In its fund flow report for the week ended June 20, 2025, MIDF said they recorded a net outflow of RM565.2 million, slightly higher than the previous week’s RM444.4 million.
“The foreign investors were net sellers on every trading day, with outflows ranging from (-RM52.5 million) to (-RM202.2 million).
“The largest outflow was recorded on Friday, followed by Monday with (-RM130.3 million),” said the investment bank.
The three sectors that recorded the highest net foreign inflows were transportation and logistics (RM95.8 million), real estate investment trusts (RM38.4 million), and construction (RM28.9 million).
Meanwhile, the sectors with the highest net foreign outflows were financial services (RM387.4 million), healthcare (RM110 million), and industrial products and services (RM52.9 million).
Local institutions continued their buying streak for the fifth consecutive week, with net inflows amounting to RM510.6 million compared with RM620.6 million in the previous week.

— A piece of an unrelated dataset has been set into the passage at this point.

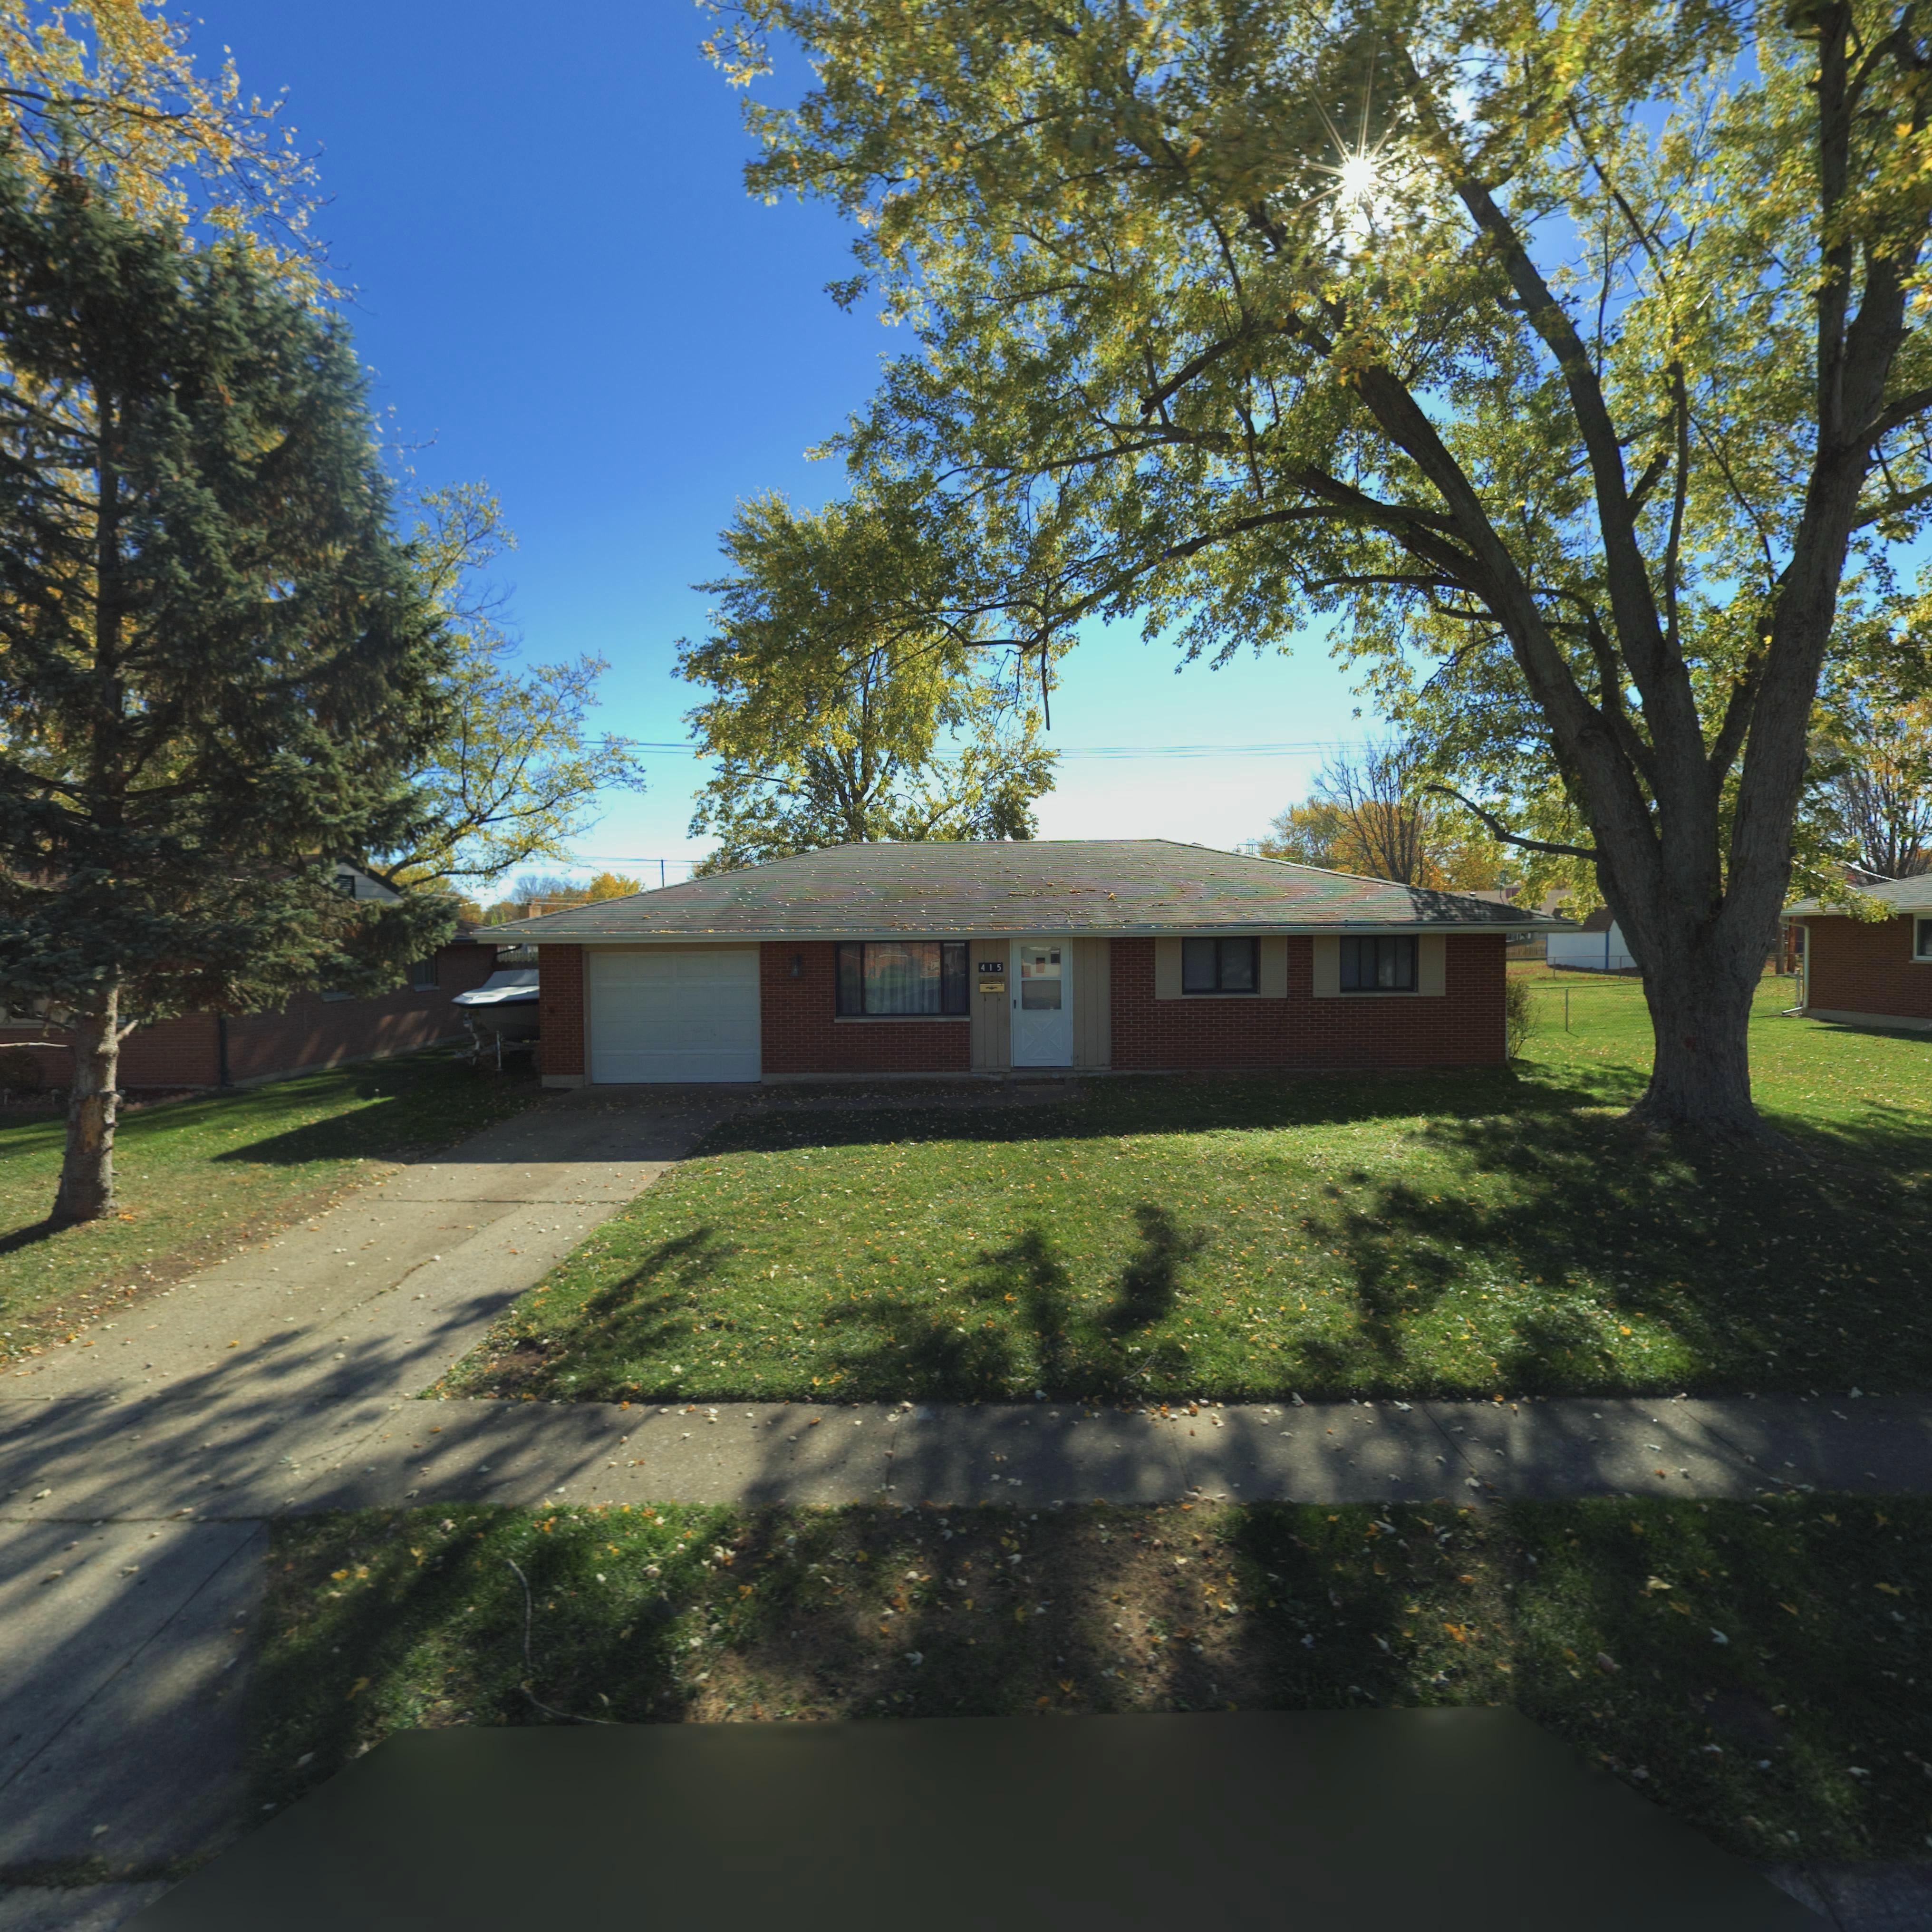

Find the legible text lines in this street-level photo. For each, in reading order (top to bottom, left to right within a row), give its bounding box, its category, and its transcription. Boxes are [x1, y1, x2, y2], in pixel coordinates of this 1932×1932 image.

[980, 963, 1002, 972] StreetNumber: 415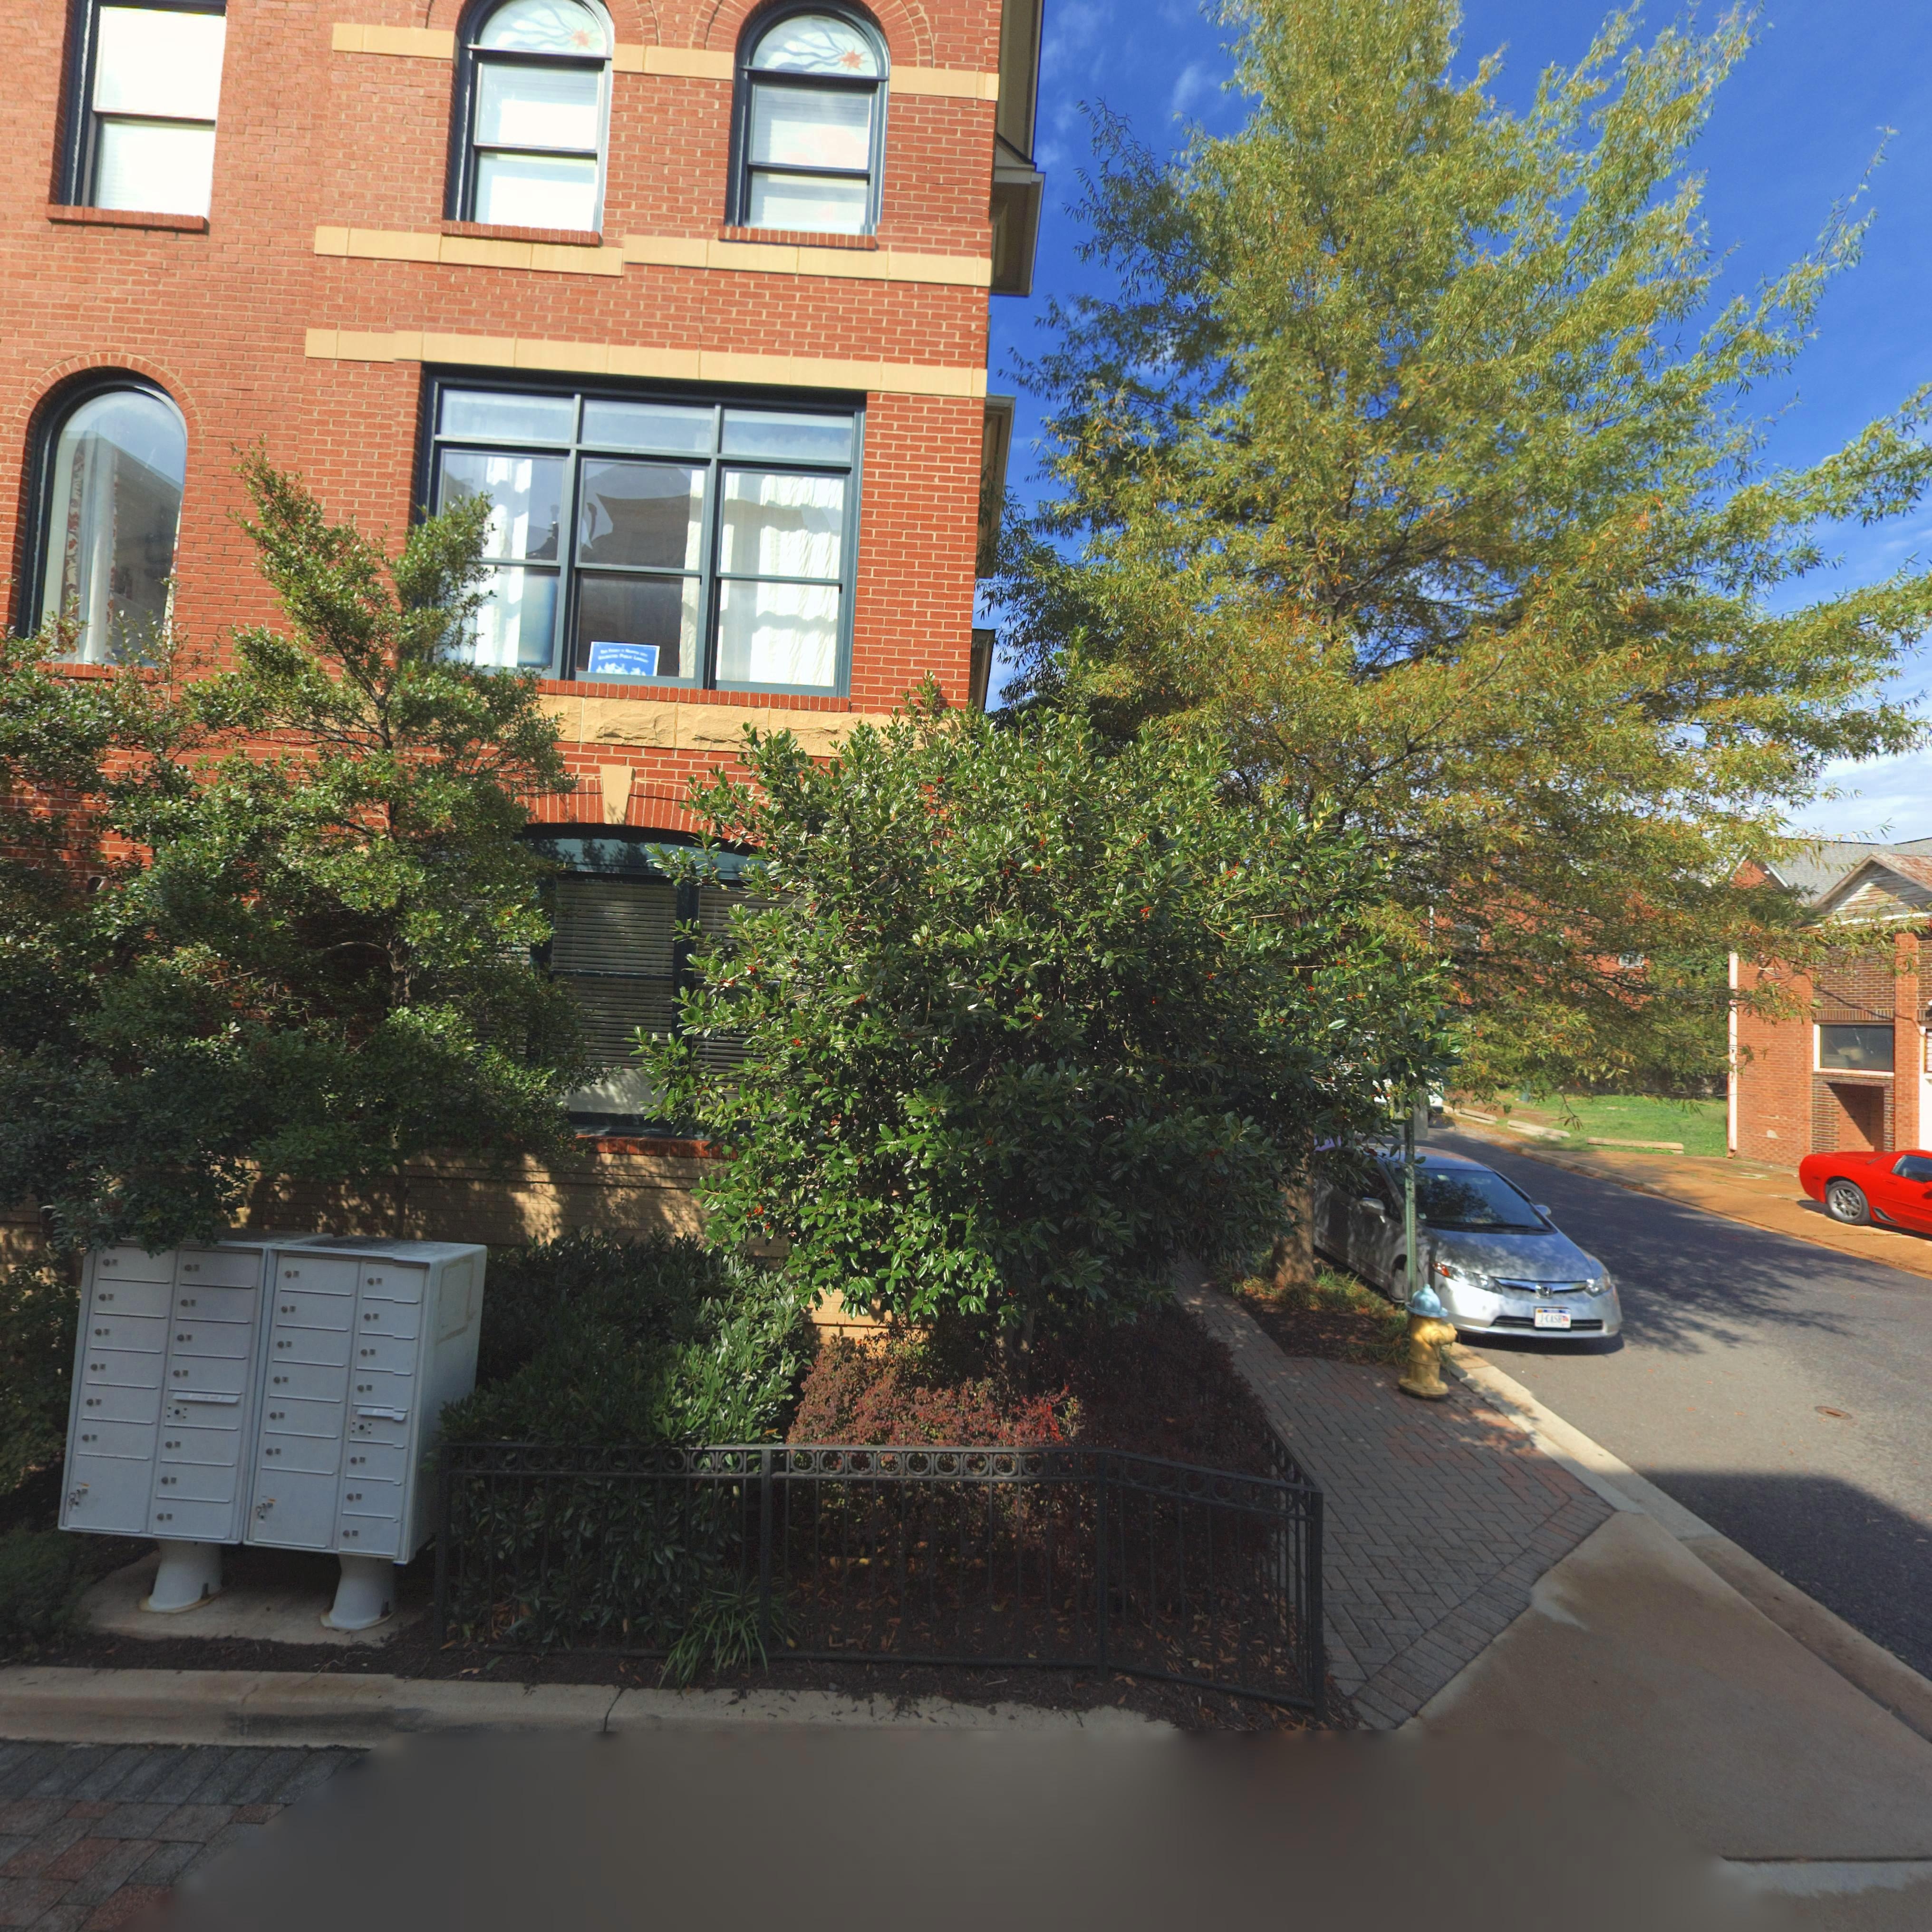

However, local retailers snapped their two-week outflow streak, recording a net inflow of RM54.7 million,
In Asia, foreign investors reversed their net buying position last week, recording an outflow of (-US$618.6 million or -RM2.65 billion), except for South Korea and India, which registered net foreign inflows.
The investment bank noted that the average daily trading volume saw a broad-based decline last week, except for foreign investors.
“Local institutions and local retailers saw a decline of (-13.3%) and (-10.9%), respectively, while foreign investors saw a surge of (+24%),” it added.